法子の中で、これまで育んできたプライドと全ての価値観ががらがらと音をたてて崩れそうになる。法子はわけも分からないまま、その怒声にまみれ、必死でおのれを保とうとした。このままでは頭がおかしくなりそうだった。
「──じゃあ──じゃあ、どうしろって言うんですかっ。私にどうしろって言うんですか、何の真似《まね》なんですか、どうして、そんなに酷《ひど》いことばかり言うんですかっ!」
たまりかねて、こちらも大声を出す。そうでもしなければ、全員の怒りの言葉に押しつぶされそうだからだ。だが、所詮《しよせん》は一人の声、かなうはずもない。
「何ていう口の利《き》きようなの、何、それっ」
「法子、僕たちがこんなに君を心配しているっていうことが、君にはまだ分からないのか」
「あんたなんか、真実に近付く資格もない。どうして素直に謝ることが出来ないのっ」
法子はいつしか涙を流し、それでも家族全員に怒りの矛先を向けた。本能的に、自分を守らなければと思った。この人達はおかしいのだ、かつてはあんなにも法子を褒《ほ》めちぎってくれたことだってあったのに、急に態度を変えてこんなにも法子を責めるなんて、ひどすぎる。
「私が何をしたっていうんですかっ! 私の疑問に答えてくれていないのは、皆の方じゃないですかっ!」
畳に両手をついて、渾身《こんしん》の力を込めて大声を張り上げると、一瞬、部屋はしんと静まり返った。法子は、今こそ反撃のチャンスとばかりに、頭に思い付く限りの言葉を並べ立てた。
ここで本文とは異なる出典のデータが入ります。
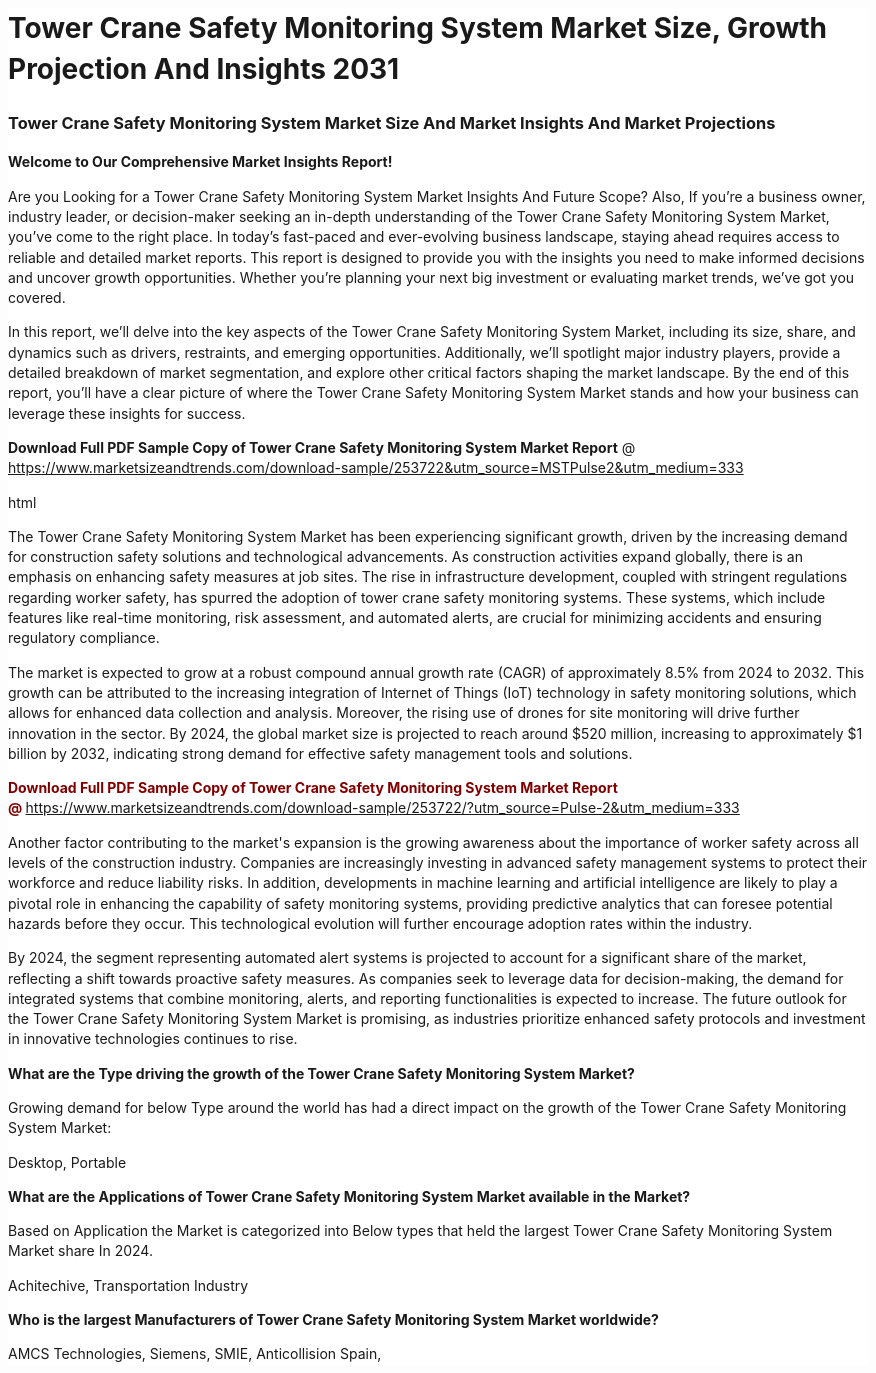<h1>Tower Crane Safety Monitoring System Market Size, Growth Projection And Insights 2031</h1><div class="" data-test-id=""><h3><span class="">Tower Crane Safety Monitoring System Market Size And Market Insights And Market Projections</span></h3></div><div class="" data-test-id=""><p><strong>Welcome to Our Comprehensive Market Insights Report!</strong></p><p>Are you Looking for a Tower Crane Safety Monitoring System Market Insights And Future Scope? Also, If you&rsquo;re a business owner, industry leader, or decision-maker seeking an in-depth understanding of the Tower Crane Safety Monitoring System Market, you&rsquo;ve come to the right place. In today&rsquo;s fast-paced and ever-evolving business landscape, staying ahead requires access to reliable and detailed market reports. This report is designed to provide you with the insights you need to make informed decisions and uncover growth opportunities. Whether you&rsquo;re planning your next big investment or evaluating market trends, we&rsquo;ve got you covered.</p><p>In this report, we&rsquo;ll delve into the key aspects of the Tower Crane Safety Monitoring System Market, including its size, share, and dynamics such as drivers, restraints, and emerging opportunities. Additionally, we&rsquo;ll spotlight major industry players, provide a detailed breakdown of market segmentation, and explore other critical factors shaping the market landscape. By the end of this report, you&rsquo;ll have a clear picture of where the Tower Crane Safety Monitoring System Market stands and how your business can leverage these insights for success.</p><p><strong>Download Full PDF Sample Copy of Tower Crane Safety Monitoring System Market Report</strong> @ <a href="https://www.marketsizeandtrends.com/download-sample/253722&utm_source=MSTPulse2&utm_medium=333" target="_blank">https://www.marketsizeandtrends.com/download-sample/253722&utm_source=MSTPulse2&utm_medium=333</a></p></div><div class="" data-test-id=""><p><span class="">html<p>The Tower Crane Safety Monitoring System Market has been experiencing significant growth, driven by the increasing demand for construction safety solutions and technological advancements. As construction activities expand globally, there is an emphasis on enhancing safety measures at job sites. The rise in infrastructure development, coupled with stringent regulations regarding worker safety, has spurred the adoption of tower crane safety monitoring systems. These systems, which include features like real-time monitoring, risk assessment, and automated alerts, are crucial for minimizing accidents and ensuring regulatory compliance.</p><p>The market is expected to grow at a robust compound annual growth rate (CAGR) of approximately 8.5% from 2024 to 2032. This growth can be attributed to the increasing integration of Internet of Things (IoT) technology in safety monitoring solutions, which allows for enhanced data collection and analysis. Moreover, the rising use of drones for site monitoring will drive further innovation in the sector. By 2024, the global market size is projected to reach around $520 million, increasing to approximately $1 billion by 2032, indicating strong demand for effective safety management tools and solutions.</p><p><strong><span style="color: #800000;">Download Full PDF Sample Copy of Tower Crane Safety Monitoring System Market Report @</span>&nbsp;</strong><a href="https://www.marketsizeandtrends.com/download-sample/253722/?utm_source=Pulse-2&amp;utm_medium=333">https://www.marketsizeandtrends.com/download-sample/253722/?utm_source=Pulse-2&amp;utm_medium=333</a></p><p>Another factor contributing to the market's expansion is the growing awareness about the importance of worker safety across all levels of the construction industry. Companies are increasingly investing in advanced safety management systems to protect their workforce and reduce liability risks. In addition, developments in machine learning and artificial intelligence are likely to play a pivotal role in enhancing the capability of safety monitoring systems, providing predictive analytics that can foresee potential hazards before they occur. This technological evolution will further encourage adoption rates within the industry.</p><p>By 2024, the segment representing automated alert systems is projected to account for a significant share of the market, reflecting a shift towards proactive safety measures. As companies seek to leverage data for decision-making, the demand for integrated systems that combine monitoring, alerts, and reporting functionalities is expected to increase. The future outlook for the Tower Crane Safety Monitoring System Market is promising, as industries prioritize enhanced safety protocols and investment in innovative technologies continues to rise.</p></span></p><p><strong><span class="">What are the&nbsp;Type driving the growth of the Tower Crane Safety Monitoring System Market?</span></strong></p></div><div class="" data-test-id=""><p><span class="">Growing demand for below Type around the world has had a direct impact on the growth of the Tower Crane Safety Monitoring System Market:</span></p></div><div class="" data-test-id=""><p>Desktop, Portable</p><p><span class=""><strong>What are the&nbsp;Applications&nbsp;of Tower Crane Safety Monitoring System Market available in the Market?</strong></span></p></div><div class="" data-test-id=""><p><span class="">Based on Application the Market is categorized into Below types that held the largest Tower Crane Safety Monitoring System Market share In 2024.</span></p></div><div class="" data-test-id=""><p><span class="">Achitechive, Transportation Industry</span></p><p><span class=""><strong>Who is the largest Manufacturers of Tower Crane Safety Monitoring System Market worldwide?</strong></span></p></div><div class="" data-test-id=""><p><span class="">AMCS Technologies, Siemens, SMIE, Anticollision Spain,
「じょ──冗談じゃないわっ。私はいつだって、和人さんの妻として、志藤家の嫁として、精一杯のことをしているつもりですっ。キノコを食べさせられた時だって、この家がどういう仕事をしているか知った時だって、私が一度でも怒ったことがありましたか? いつだって、少しでも早く家族として馴染《なじ》めるように、皆とひとつになれるように、私、いつだって努力しているじゃないですかっ。それなのに、何だかわけの分からないことを言い出したり、こんなふうに皆で私一人を取り囲んで責めるなんて、あんまりだわっ! 皆でこん──ひどすぎる! 私に何をしろっていうんですか、どうしろっていうの!」
沈黙はまだ続いた。法子の気持ちは焦《あせ》りを増し、半ば自棄《やけ》を起こしそうにさえなっていた。
「何ひとつ本当のことを教えてくれないくせに! どうして質問したらいけないのっ。分からないことは聞くべきじゃないの。それなのに、この家はどうなってるのよ、ええっ? おかしいわよ。皆、おかしいわ!」
「言うことは、それだけか」
和人の押し殺した声が聞こえた。法子は、大声を出したおかげで余計に頭がくらくらしてしまって、ついぼんやりと夫の顔を見た。
「君は根本的に間違ってるな」
和人の口元がゆっくりと動く。法子の頭は混乱を通り越し、妙にしんと静まり返った。
「性根《しようね》が腐ってるわね」
公恵が法子を見つめたまま呟《つぶや》いた。
「君が、これまでどういう人生を歩んできたか、その都度どんな間違いを犯してきたか、徹底的に考えようじゃないか。そうすれば、僕たちの言っていることの正しさが分かる。君が間違っていることが証明される」
法子は、今や全身から力が抜けてしまい、口をだらしなく開けたままで和人を見つめていた。間違っている? そんな生き方をしてきただろうかと思う。だが、初めて会ったときから大好きだと感じた和人の顔は確信に満ち、まるで迷いがなく見えた。
「それがいいわ。さあ、言ってごらんなさいよ。法子さん、あなた、どういう生まれだったかしら」
「最初から、覚えている限りのことを言うのよ。さあ、あなたのいちばん古い記憶は何かしら」
公恵とふみ江の声が交互に聞こえた。家族はさっきまでの怒濤《どとう》のような勢いをしずめ、今は静かに法子を見つめている。法子は、朦朧《もうろう》としそうな意識で、問われるままに改めて自分の生年月日を答え、いちばん古い記憶は幼稚園に行く兄を追いかけている風景だと言った。
「わがままな子だったのね、その時から」
綾乃が吐き捨てるように言った。法子はきっと綾乃を睨《にら》みつけた。
「どうして、そういうことになるのよ。あなたにそんなことを言われる筋合いはないわ」
ところが和人が猛然と反撃に出てきた。
「何、言ってるんだ。綾乃の言う通りじゃないか。君は幼稚園についていきたいと聞き分けのないことを言って、まわりを手こずらせたんじゃないか。それがわがままじゃないのか?」
「──そんな。子どものすることじゃない」
その途端に再び家族からは怒声が飛んだ。因縁《いんねん》が強いのだ、血が悪い、女としての本能だ、その時から既に悪は芽吹いていた。法子は必死で支えようとしている自分が根底から覆されようとしているのを感じた。危険が身に迫っている。
「さあ、それから? 三歳の時のあなたは、他にどんな思い出を持っているのかしら」
ふいに静寂が戻り、ふみ江の声がした。法子は、せめて幼い頃の甘い思い出に浸りたい気持ちにさえなって、必死で頭を働かせた。
「そう──そうだわ。私ね、小さい時から動物が大好きで──」
法子は思い出す限りの幼い日の記憶を手当たり次第に話し始めた。家族は、法子の話を聞く時だけ奇妙に静まり返り、それから突然に猛然とその思い出を破壊しにかかる。
「もう、嫌です! 何を話したって、結局皆で寄ってたかって貶《けな》すんじゃないのっ!」
たまりかねて叫べば家族には冷笑が浮かんだ。
「やっぱりね」
「人に話せないような思い出しかないっていうことよね」
「いったい、どんなことをしてきたのやら」
彼らの言葉に反発し、新しい思い出を探り出す。すると、家族は嬉々《きき》として、寄ってたかって法子の人生を徹底的に侮辱し、法子が美しいと感じたもの、好きだったこと、正しいと信じていた事物の全てを否定してかかった。そして、再び「それから?」と言うのだ。それは波のように果てしもなく続いた。